The news item that led me to this post was about a foreign bond – ‘Mexico floats century bond in a hungry market’. An excerpt from the story;

MEXICO CITY, Oct 5 (Reuters) – Mexico launched its first 100-year bond on Tuesday, to win cheap funds from global investors who are snatching up risky emerging market assets that promise relatively-high yields.

The first tranche of the century bond attracted enough demand for an issuance of $1 billion, double the $500 million expected earlier in the day, a source close to the deal said.

The bond, which IFR reported was priced to yield 6.1 percent, will likely attract the eyes of institutional investors and become a valuable reference point for future debt sales from Latin America’s No. 2 economy.

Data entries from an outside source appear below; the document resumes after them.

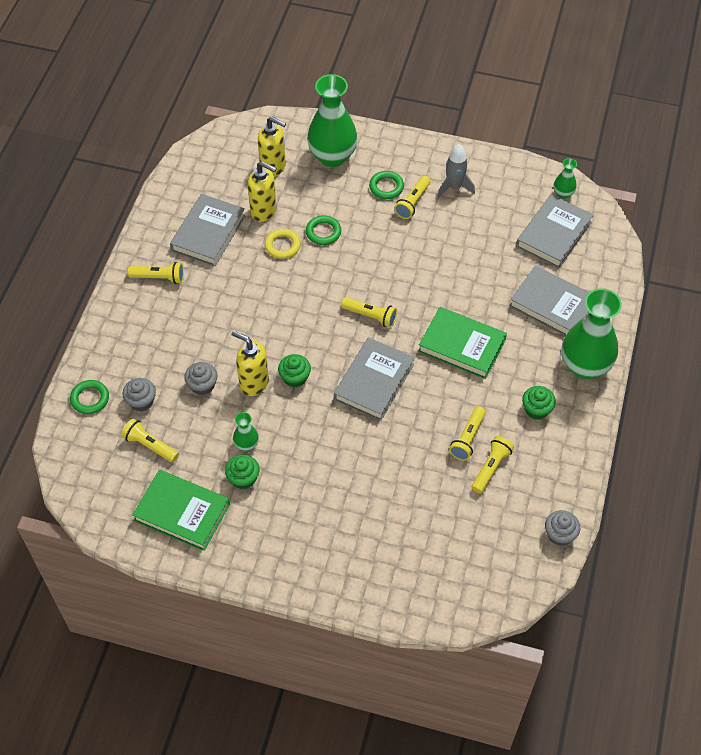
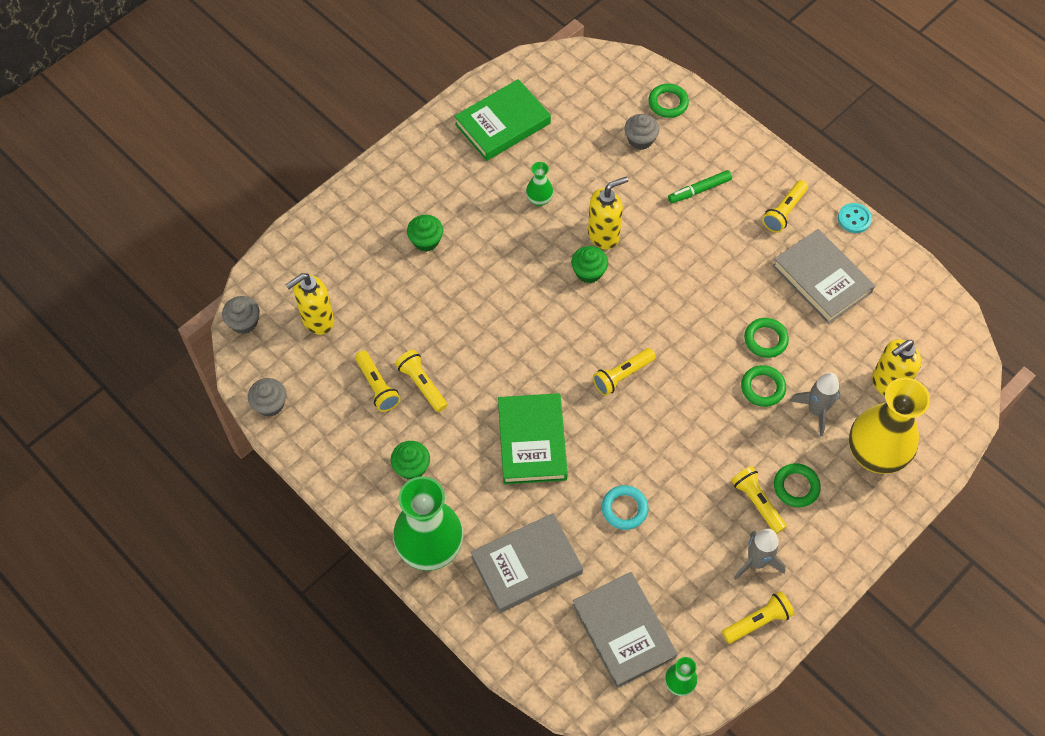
camera: 120 degrees right, 5 degrees up
(140, 234) = (854, 219): none -> turquoise button
(150, 445) = (587, 127): yellow flashlight -> yellow flashlight (757, 621)
(170, 339) = (699, 190): none -> green marker
(202, 385) = (628, 193): grey cupcake -> grey cupcake (244, 322)
(243, 478) = (505, 182): green cupcake -> green cupcake (426, 241)
(264, 211) = (825, 344): yellow soap dispenser -> yellow soap dispenser (317, 320)
(282, 245) = (765, 339): yellow ring -> green ring
(321, 197) = (816, 411): none -> grey rocket
(332, 156) = (875, 454): green vase -> yellow vase
(374, 382) = (540, 337): grey book -> none
(462, 346) = (532, 441): green book -> green book turned 60 degrees counterclockwise
(471, 270) = (624, 509): none -> turquoise ring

“You don’t have anything paying 6 percent on the sovereign side right now,” said Klaus Spielkamp, a fixed income trader with Bulltick Capital Markets in Miami.

Wow! Lending money to Mexico at 6% for a 100yrs! Uhhh, hello credit risk, currency risk? Mexico, land of gang land drug wars and a few credit defaults?

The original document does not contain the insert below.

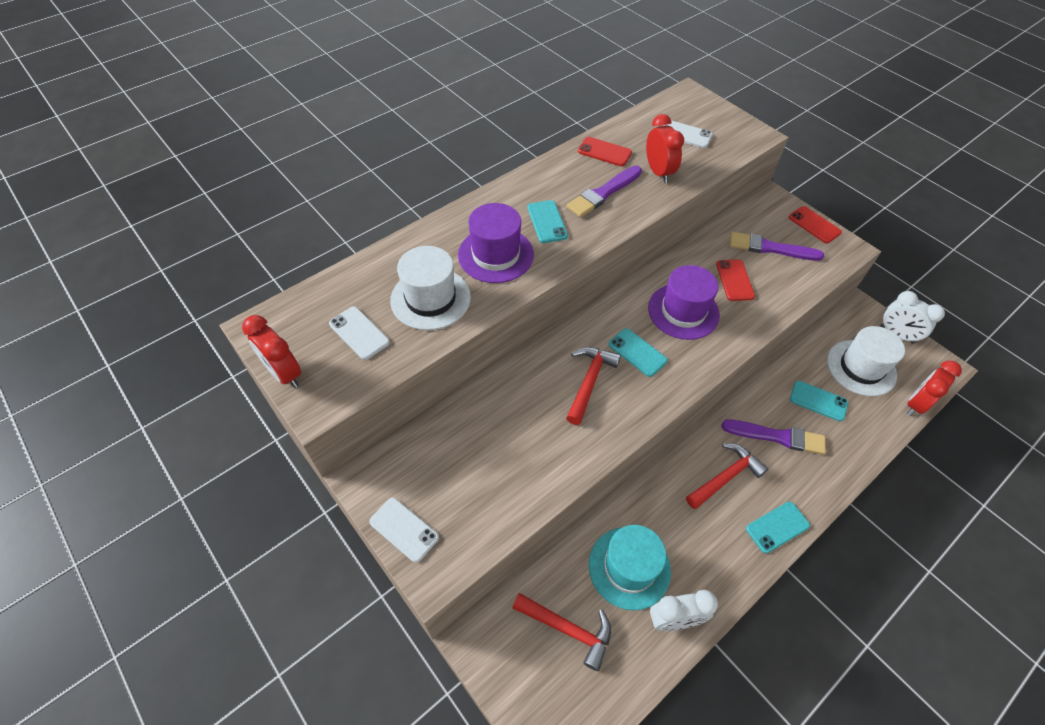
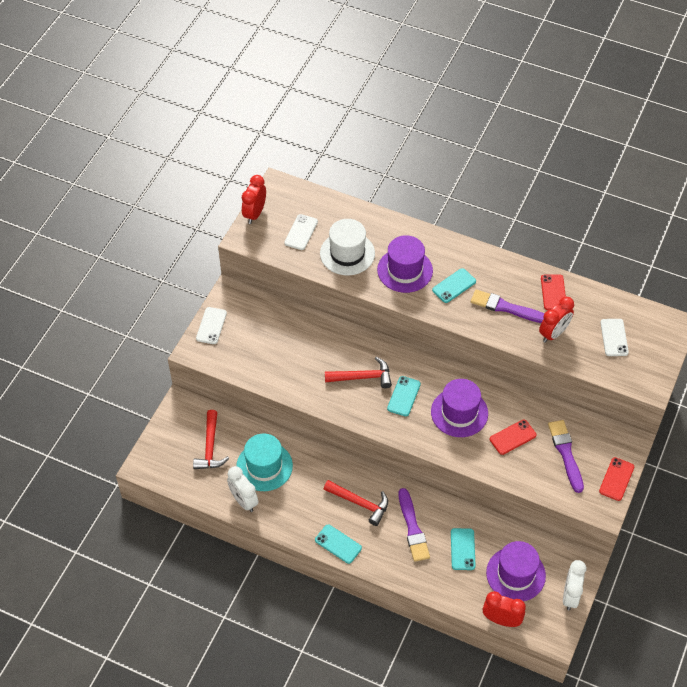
camera: 65 degrees right, 0 degrees up
(861, 368) = (515, 574): white hat -> purple hat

To put this in context the 30yr US Treasury closed today at a yield of 3.67%. Or 20yr AA US Corp Bonds pay about 6%. No currency risk and probably better credit risk.

Or an example with a bit higher risk, you could go go out and buy the Ford convertible preferred (F-PS on Yahoo) which yields 6.25% at par and offers upside if Ford trades above a certain share price (I think $16). Credit risk? C’mon, remember Government Motors.

Now, I’m not one of those bond bubble guys. I agree with Dave Rosenberg, that yields in the US have further to fall and that there is a secular shift to a higher bond allocation taking place. He sees the 10yr note in the US going to 2%. But its a leap to go from there to pricing 100yr Mexican bonds at 6%.

Maybe there is no bond bubble, yet, but signs of excesses are certainly starting to show up.